Organigramme grand groupe avec multiples business units coordonnées par stratégie ABM centralisée et comptes stratégiques partagés

ABM dans les grands groupes multi-BU : orchestrer la complexité organisationnelle

September 24, 202512 min read

La gestion de l'Account-Based Marketing dans un grand groupe composé de multiples business units représente l'un des défis organisationnels les plus complexes du marketing B2B moderne. Alors qu'une PME ou une ETI peut déployer l'ABM avec une équipe unifiée et des processus simples, les grands groupes doivent naviguer entre autonomie des BU et cohérence globale, entre spécialisation sectorielle et synergies transverses, entre agilité locale et gouvernance corporate. Cette complexité, loin d'être un frein, peut devenir un formidable levier de croissance lorsqu'elle est correctement orchestrée.

Les grands groupes disposent d'atouts uniques pour l'ABM : des ressources conséquentes, une présence multi-marchés, une offre diversifiée permettant de répondre à de multiples besoins clients. Pourtant, ces mêmes atouts peuvent devenir des handicaps lorsque les business units opèrent en silos, se cannibalisent commercialement ou délivrent des expériences clients incohérentes. L'enjeu consiste donc à transformer cette diversité organisationnelle en force de frappe coordonnée, capable d'adresser les comptes stratégiques avec une approche unifiée tout en respectant les spécificités de chaque BU.

La complexité spécifique des grands groupes multi-BU

Les grands groupes multi-BU présentent des caractéristiques organisationnelles qui compliquent singulièrement le déploiement de l'ABM. Chaque business unit fonctionne souvent comme une entreprise quasi-autonome, avec sa propre stratégie, ses équipes commerciales et marketing, ses systèmes d'information, sa culture. Cette autonomie, généralement fruit d'acquisitions successives ou de spécialisations sectorielles, crée une mosaïque organisationnelle difficile à harmoniser.

La première complexité réside dans la multiplicité des points de contact avec un même compte client. Un grand compte peut être simultanément client de trois ou quatre BU différentes, chacune ignorant potentiellement les relations entretenues par les autres. Cette fragmentation génère des inefficiences évidentes : sollicitations commerciales désordonnées, messages contradictoires, opportunités de cross-sell manquées, expérience client dégradée. Les études montrent que 67% des grands comptes souhaiteraient une approche plus coordonnée de leurs fournisseurs multi-BU, mais seulement 23% estiment la recevoir effectivement.

La deuxième complexité touche à la gouvernance et au pilotage. Qui possède la relation avec le compte stratégique lorsque plusieurs BU sont impliquées ? Comment répartir les investissements ABM entre les différentes entités ? Selon quels critères allouer les revenus générés par une approche collaborative ? Ces questions, apparemment techniques, cristallisent des enjeux de pouvoir et de reconnaissance qui peuvent paralyser les initiatives ABM les plus prometteuses. Les grands groupes découvrent souvent que les obstacles organisationnels et politiques surpassent largement les défis techniques ou méthodologiques.

------------

→ Exercice à traiter:
Répondez aux questions suivantes à partir du texte sur l'ABM dans les grands groupes multi-BU.
1. Quels atouts uniques des grands groupes pour l'ABM le texte énumère-t-il ?
2. De quoi l'autonomie des business units est-elle généralement le fruit ?
3. Quelle part des grands comptes souhaiterait une approche plus coordonnée de leurs fournisseurs multi-BU, et quelle part estime la recevoir effectivement ?

------------

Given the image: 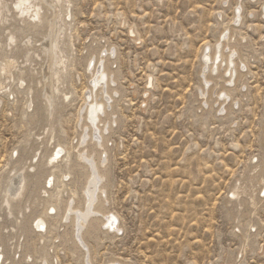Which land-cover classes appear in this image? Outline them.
Here are the masks:
<instances>
[{"label":"rangeland","instance_id":"1","mask_svg":"<svg viewBox=\"0 0 264 264\" xmlns=\"http://www.w3.org/2000/svg\"><path fill=\"white\" fill-rule=\"evenodd\" d=\"M263 1L64 0L67 17L61 22L65 30L60 48L66 56V72L55 93L57 113L49 122H55L57 138L64 144L66 169L73 164L79 112L88 91L85 58L89 52L110 45L112 60L108 65L121 89L114 106L119 123L108 143L111 205L124 231L113 240L105 239L103 247L94 251L96 264H103L107 255L134 264H264V197L254 210L244 198L243 208H237L230 198L232 186L250 175L264 158ZM235 8V15L241 10V21L237 16L233 20ZM0 27L1 47L9 23ZM227 27L237 32L239 40L246 37L244 44L249 42L251 47L243 53L246 68L241 79L247 88L242 89V80L230 83L227 107H231L227 114L217 115L210 99V109L199 108L200 54L205 42L212 46H207L205 53L213 49L218 28L224 30L220 38L226 42ZM235 40L231 38L232 43ZM207 54L203 53V59ZM233 59L232 54V67ZM41 63L40 52L32 61L18 54L10 77L4 73L8 79L0 89L2 264H9L7 257L11 262L19 260L15 222L30 213L29 206L24 208L26 191L8 210L2 202L4 190L19 168L24 149L42 143V153L33 164L42 162L50 135L49 131L43 134L48 127L40 115L37 92L29 95V80L23 81V86L17 82L20 70H39ZM214 83L210 87L214 88ZM65 93L69 94L64 100ZM29 100H33L31 109ZM205 112L208 114L203 115ZM28 172L32 174L33 169L27 168L25 174ZM73 177L64 181L59 174L43 195L55 209V214L49 215L43 241L49 264L54 263L49 254L54 250L57 256L61 248L55 264H80L79 255L74 256L68 245L64 247L67 239L61 240L63 191L77 188V176ZM76 202L79 205L78 197ZM20 203L22 211L18 213ZM239 209L243 211L240 214ZM39 258L36 255L33 263L38 264Z\"/></svg>","mask_w":264,"mask_h":264},{"label":"bare ground","instance_id":"2","mask_svg":"<svg viewBox=\"0 0 264 264\" xmlns=\"http://www.w3.org/2000/svg\"><path fill=\"white\" fill-rule=\"evenodd\" d=\"M8 2L10 7H8L6 0H0V24L9 23L4 38L5 43L0 47L2 52L0 57V89L4 85V81L8 79L4 73L9 74L8 77H10L11 69L14 68L18 54L25 61H32L33 56L40 52L42 63L39 65V70L35 68L27 72L20 70L17 82L23 86L25 83L23 81L29 80L31 84L28 87L29 95L37 92L36 95L39 96L41 107L40 115L46 122L45 126L48 127V130L44 128L43 134L49 131L50 135L42 162L35 166L33 164V160L40 156L42 143L24 149L21 167L19 165V168L15 169V174L9 178L4 190L2 202L8 210L12 207L13 201L18 200L17 198L25 191L27 197L24 208L30 207L29 215L24 216L22 221L15 222V251L17 254H21L19 260L11 262L10 257H7V261L9 264H35L32 260L36 255H39L38 264H49L44 252L46 245L43 241L46 239L45 236L48 231L49 215L55 214V209L47 205L46 201L43 200V195L48 192L60 174L64 181L77 176V188L70 190L69 193L67 190L63 191L60 222L64 230L61 234V240L63 237L67 239L68 243L64 244V247L68 245L74 256L79 255L80 264H96L94 251L103 247L105 239L111 238L113 240L124 231V225L120 223L122 221H119L118 215L114 213L110 199L112 174L108 142L109 135L119 123V117L114 111V106L115 98L120 95L121 90L117 84L116 73L108 65V62L112 60L110 59V45L105 46V50L100 47L95 48L85 58L89 83L88 91L84 92V103L79 112L73 164L66 169L64 144L57 138L55 122H49L55 118L57 113L59 104L55 100V93L59 91L64 72H66V56L60 48L61 37L64 36L65 30V25L61 22L63 17L65 18L67 15L63 10L64 0H8ZM236 8L234 9L233 20L237 16L241 21V10L238 9L239 13L235 15ZM8 13L11 16L7 15ZM68 15H70L69 12ZM262 16L264 17V1ZM228 28L225 29L229 30L226 42H222L220 38L224 30L218 28L219 37L213 49L208 50V54L205 53L207 46H211L210 43L205 42L200 54V73H203V77L202 87H200L202 100L199 108H209L210 99L213 108L214 105L216 107L215 113L217 115L227 114L229 107H231H227L232 92L229 84H232L233 81L237 83L242 80V74L245 73L243 71L246 68L243 53L251 48L249 42L244 44L246 37L239 40L237 32L231 30V27ZM1 35L2 31L0 30ZM232 37H236L234 43L231 42ZM43 42H48V44L44 45ZM33 43H40L41 46L33 45ZM216 46L219 47L216 48ZM101 49L104 50L105 57L102 56ZM7 53L13 55L9 56ZM203 53L208 55L207 61L203 59ZM217 54L219 56L216 57ZM232 54L235 58L231 61L233 67L230 66ZM42 69H44V73H42ZM214 73H217L216 78L213 76ZM37 76L40 77L37 78ZM151 78L152 76L149 77V79ZM216 79L221 82L217 83ZM212 82H216L214 88L210 87ZM153 83L150 81L149 85L151 86ZM246 85L245 81L242 80V89L245 90ZM68 94H64V100ZM1 103L2 99L0 98V105ZM32 106L33 100H29L28 109H31ZM207 114L208 112H205L203 115ZM262 143L264 148V131ZM48 146L51 147L48 148ZM29 160H32L31 165H28ZM27 168L33 169V173L28 172L26 175ZM76 197L79 199V205H77ZM261 197H264V158L251 169L250 175L243 181L234 184L230 192V198L234 200L237 208L245 207L241 202V198H244L250 210H254L262 203ZM18 206V213H21L22 204L20 203ZM239 210L237 211L239 214L243 212L241 209ZM37 238L39 246L36 244ZM2 240H0V245H3ZM58 246H62V243L54 244L52 248L56 249ZM62 250L61 248L58 251L57 256H55L54 250L52 253L50 252L49 255L54 260L53 264L62 255ZM1 254L2 252H0V264L5 259V256ZM103 264L134 263L129 260L118 259L113 255H107Z\"/></svg>","mask_w":264,"mask_h":264},{"label":"built area","instance_id":"3","mask_svg":"<svg viewBox=\"0 0 264 264\" xmlns=\"http://www.w3.org/2000/svg\"><path fill=\"white\" fill-rule=\"evenodd\" d=\"M205 60V59H204Z\"/></svg>","mask_w":264,"mask_h":264}]
</instances>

------------

→ Corrigé complet:
1. Des ressources conséquentes, une présence multi-marchés et une offre diversifiée permettant de répondre à de multiples besoins clients.
2. D'acquisitions successives ou de spécialisations sectorielles.
3. 67 % la souhaiteraient, mais seulement 23 % estiment la recevoir effectivement.